All the talk of gold being in a bubble is bunk. It has rarely been mentioned in the media, my barber hasn't told me to buy some and we haven't seen any real spike in price yet. Like I say every week, follow the money. Big money is going into gold and silver and their related equities.
Australia produced 12% less gold in 2008 than in 2007. 219 tonnes were produced notching a two decade low. This is a trend seen in most countries this year lowering overall supply as demand is increasing.
German investors invested $21 billion into gold during the second half of 2008. The heaviest investment was into the ETC (exchange traded commodity) in the region. That ETC is redeemable into physical gold. 120 investors redeemed gold during the second half of 2008 totalling 480 kg compared to only two investors in the first half of 2008.

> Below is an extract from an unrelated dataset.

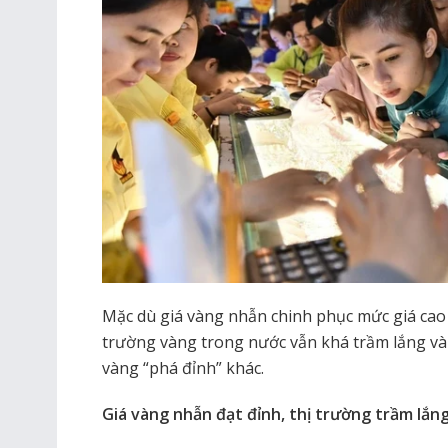
Mặc dù giá vàng nhẫn chinh phục mức giá cao 
trường vàng trong nước vẫn khá trầm lắng v
vàng “phá đỉnh” khác.
Giá vàng nhẫn đạt đỉnh, thị trường trầm lắn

In Dubai the long talked about ETF is set to launch. According to the World Gold Council Dubai and several Middle Eastern nations are set to become even larger trading centres for the metal. Large miners are looking into the region for funding and receiving it. Investments in the region are up by 38% in the fourth quarter 2008 compared to the same in 2007. Some countries experienced huge, up to 300%, increases while other only saw a 2% increase.
I've talked about the post offices in India selling gold coins and expanding after great success. They are expanding to a further 20 post offices in the southern state of Kerala.
Another gold Ponzi scheme surfaced this past week. Unless you hold your gold you can never be 100% sure it's there or yours. As gold and silver become more mainstream investments more schemes will be uncovered. Crime follows the money and this sector will be highly targeted over the next few years.
Jim Cramer talks about some gold scams going on today here and it's short and worth a read.
The World Gold Council says gold is the favoured investment this year. A flight to safety and less appetite for risk are the main reasons cited.
While the lower cost inputs of miners has yet to be fully realized it should become more apparent during next quarters results, making the gold equities severely undervalued according to this article and I concur. The majors are selling as if gold was trading in the $685 range making them underpriced by at least 35%.
The Frasier Institute just released their annual survey and expect many exploration companies to go bust but gold exploration companies should be able to weather the storm since it is performing so well compared to other metals. Gold exploration accounts for 38.71% of the average companies exploration budget dwarfing any other metal. I am sure silver would be up there as well but it is rare to find a pure silver mine and it is usually a by product of lead and zinc which are floundering. That makes silver more scares and a great investment. Top exploration jurisdiction include Quebec, Wyoming and much of Canada. Some jurisdictions to veer away from include Venezuela, Kyrgyzstan, Zimbabwe, Indonesia and the Democratic Republic of Congo.
According to the VM Group global hedging has now fallen from the peak in 2001 of 102.8 million ounces to 15.5 million ounces. In 2008 11.1 million ounces were de-hedged. The group is also predicting sales under the central bank gold agreement to fall below 200 tonnes this year down from the maximum of 500 tonnes allowed.